Precautions & Restrictions:
- Ensure a thorough warm-up before any heavy lifting or sport-specific training.
- Do not exercise to the point of extreme muscle fatigue, which compromises joint stability.
Suggested Exercises:
- Advanced biceps loading: progressive concentric-eccentric curls, hammer curls, and supinated band work.
- Dynamic upper body strengthening: push-ups (progressing from wall to floor), chest press, and rows with higher resistance.
- Dynamic stabilization: single-arm planks, planks with shoulder taps.
- Light plyometrics: medicine ball chest passes, overhead tosses, and rebounder drills (for athletes).
- Gradual return-to-sport or work-specific simulation program.
Criteria to Progress/Return to Play:
- Symmetrical strength and endurance compared to the unaffected side.
- Full, pain-free active movement across all functional and athletic ranges.
- Clearance from Dr. Veillette or your physical therapist for full activity.

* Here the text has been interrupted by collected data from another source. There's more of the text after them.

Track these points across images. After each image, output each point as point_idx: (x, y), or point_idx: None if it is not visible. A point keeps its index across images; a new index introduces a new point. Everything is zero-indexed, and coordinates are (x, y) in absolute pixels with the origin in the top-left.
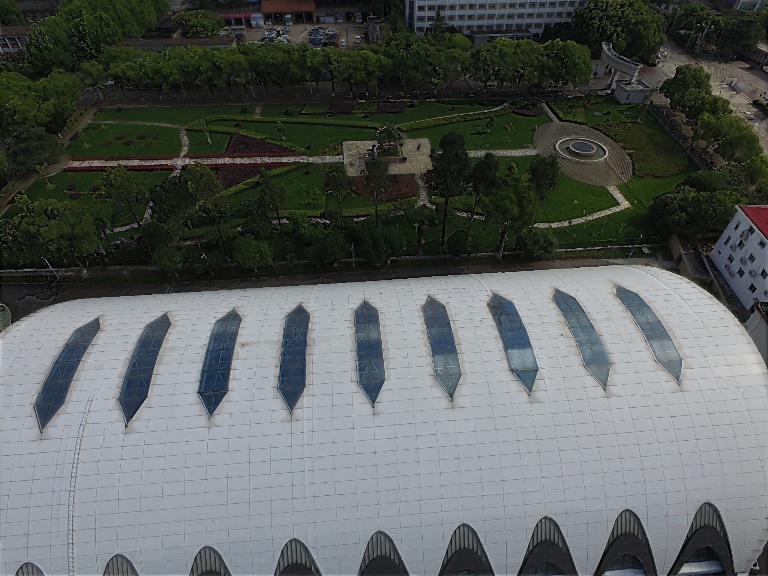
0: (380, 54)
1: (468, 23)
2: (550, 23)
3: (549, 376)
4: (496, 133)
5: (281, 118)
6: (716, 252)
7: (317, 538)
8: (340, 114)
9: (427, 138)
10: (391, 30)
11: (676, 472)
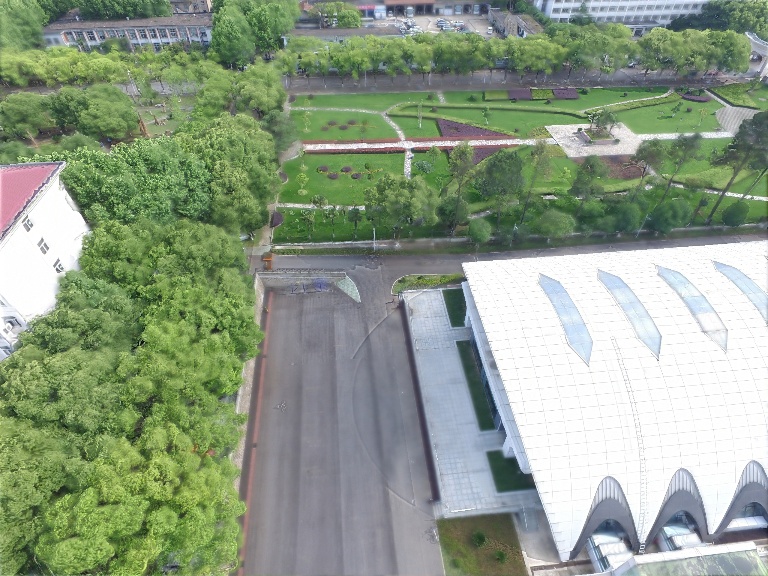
0: (556, 43)
1: (600, 14)
2: (676, 15)
3: None
4: (680, 117)
5: (468, 104)
6: None
7: None
8: (522, 100)
9: (621, 122)
10: (535, 21)
11: None
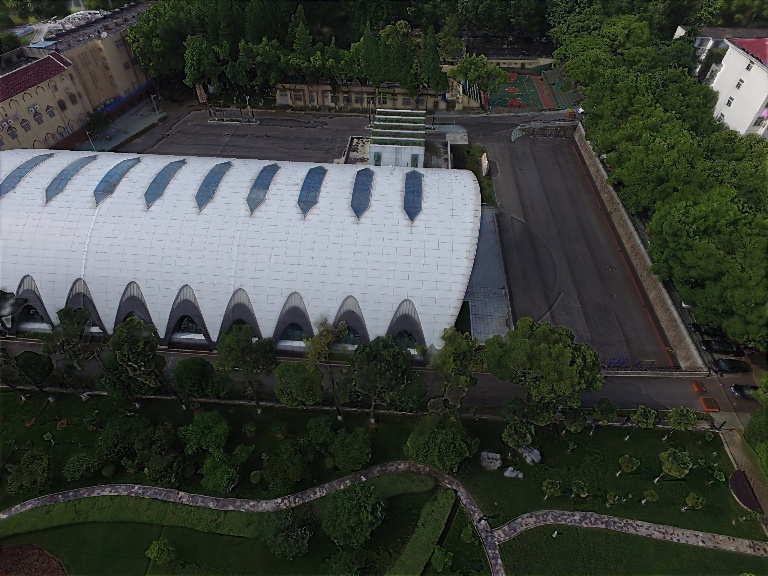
0: None
1: None
2: None
3: None
4: None
5: None
6: None
7: None
8: None
9: None
10: None
11: None
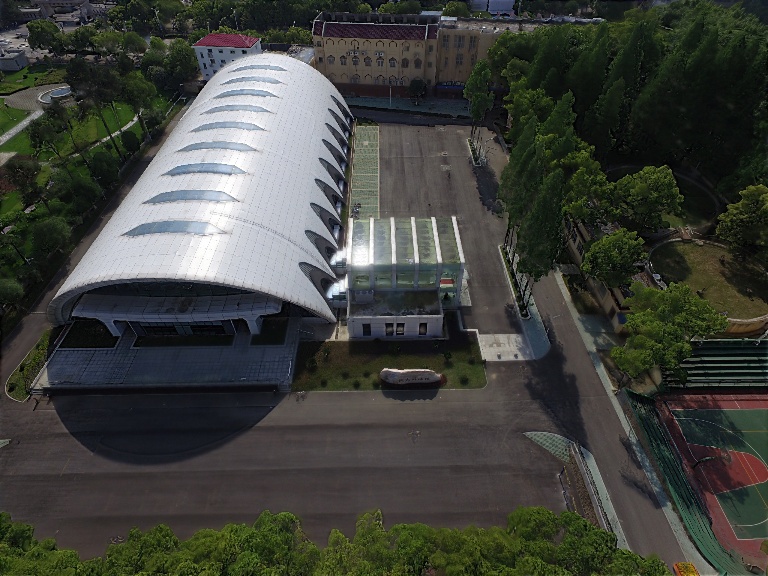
0: None
1: None
2: None
3: (272, 91)
4: None
5: None
6: (206, 76)
7: (316, 174)
8: None
9: None
10: None
11: (320, 92)
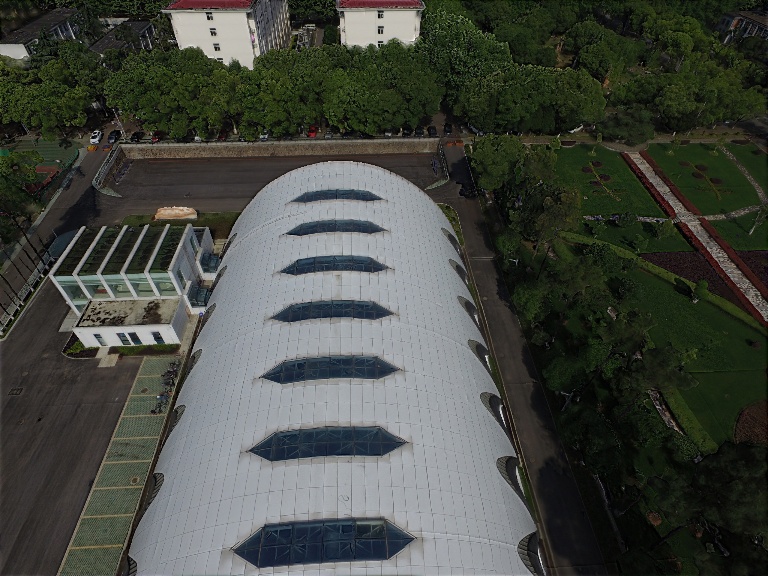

These guidelines represent a standard non-operative rehabilitation protocol. Individual recovery rates vary significantly depending on the severity of the tendonitis, chronicity of symptoms, and general patient health. Your physician or physical therapist may modify this protocol specifically for you.
Disclaimer: This protocol is for educational purposes and is not a substitute for professional medical advice. Always consult your doctor or physical therapist before performing any exercises or modifying activity restrictions.